Нужно было как-то выкручиваться, чтобы каждое сказанное тобой слово потом не обернулось против тебя…
— Я всего лишь археолог, — пожав плечами, сказал Бауэр в тот миг, когда гауптштурмфюрер замолчал, ожидая продолжения диалога. — Все это для меня слишком сложно…
Зела моментально натянул на лицо лукавую улыбку:
— Ах да, — наигранно вспомнил он, — я и забыл! Вы же сразу сказали, что после своего швейцарского доклада больше не занимались еврейским вопросом. Выходит, я зря сотрясаю небеса. Вот пустомеля, правда? …М-да, жаль, очень жаль, — добавил он, — что ж, тогда продолжим путь, обер-лейтенант? Руки за спину! К машине…
Это был очень нехороший день. Спроси сейчас у Петрухи: «о чем ты думал, когда лез вглубь хода, найденного за сараем агронома? Зачем тебе сдался тот меч?» — ответа не будет.

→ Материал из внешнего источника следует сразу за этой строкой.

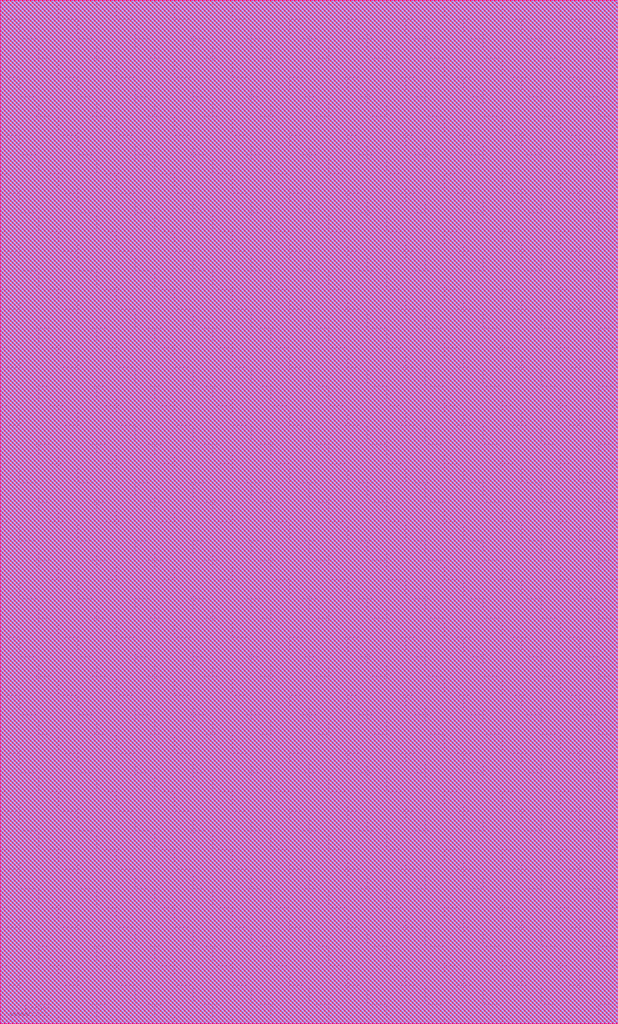
<source format=lef>
VERSION 5.7 ;
  NOWIREEXTENSIONATPIN ON ;
  DIVIDERCHAR "/" ;
  BUSBITCHARS "[]" ;
MACRO caravel
  CLASS BLOCK ;
  FOREIGN caravel ;
  ORIGIN 0.000 0.000 ;
  SIZE 3200.000 BY 5300.000 ;
  OBS
      LAYER li1 ;
        RECT 0.220 0.220 3199.780 5299.705 ;
      LAYER met1 ;
        RECT 0.000 0.000 3200.000 5300.000 ;
      LAYER met2 ;
        RECT 0.000 0.000 3200.000 5300.000 ;
      LAYER met3 ;
        RECT 0.000 0.000 3200.000 5300.000 ;
      LAYER met4 ;
        RECT 0.000 0.000 3200.000 5300.000 ;
      LAYER met5 ;
        RECT 0.000 0.000 3200.000 5300.000 ;
  END
END caravel
END LIBRARY


</source>
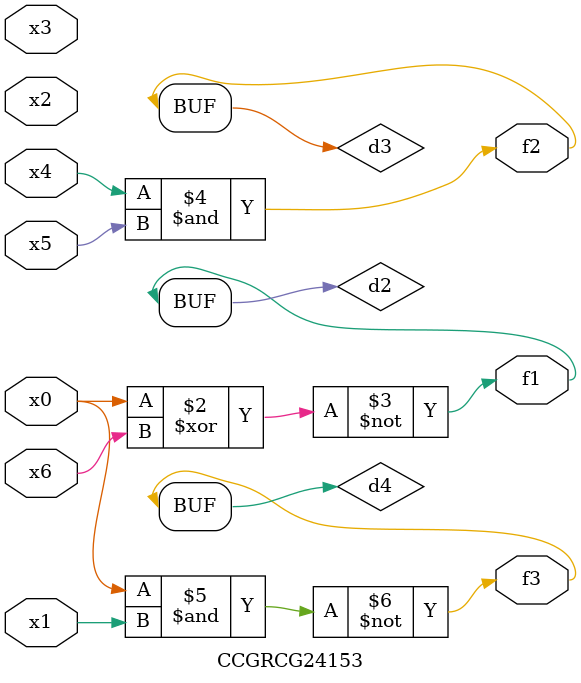
<source format=v>
module CCGRCG24153(
	input x0, x1, x2, x3, x4, x5, x6,
	output f1, f2, f3
);

	wire d1, d2, d3, d4;

	nor (d1, x0);
	xnor (d2, x0, x6);
	and (d3, x4, x5);
	nand (d4, x0, x1);
	assign f1 = d2;
	assign f2 = d3;
	assign f3 = d4;
endmodule

</source>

Знал же, что кругом немцы, что станут искать… Сейчас, лежа на своем сундуке в темном доме и вспоминая то, что его заставило это сделать, расстроенный оголец только машинально пожимал плечами. На него в тот момент словно сошел какой-то морок. Помнится, мать рассказывала ему о том, что такое наваждение может поднять человека ночью с постели и увести бесследно куда-то вслед за луной. А еще может замутить ему голову и отправить к реке, чтобы безо всякой причины утопнуть. Что-то похожее случилось вчера и с ним. Петрок вдруг понял, что ему нужно идти в подземный ход и не было у него в сердце ни страха, ни каких-либо сомнений.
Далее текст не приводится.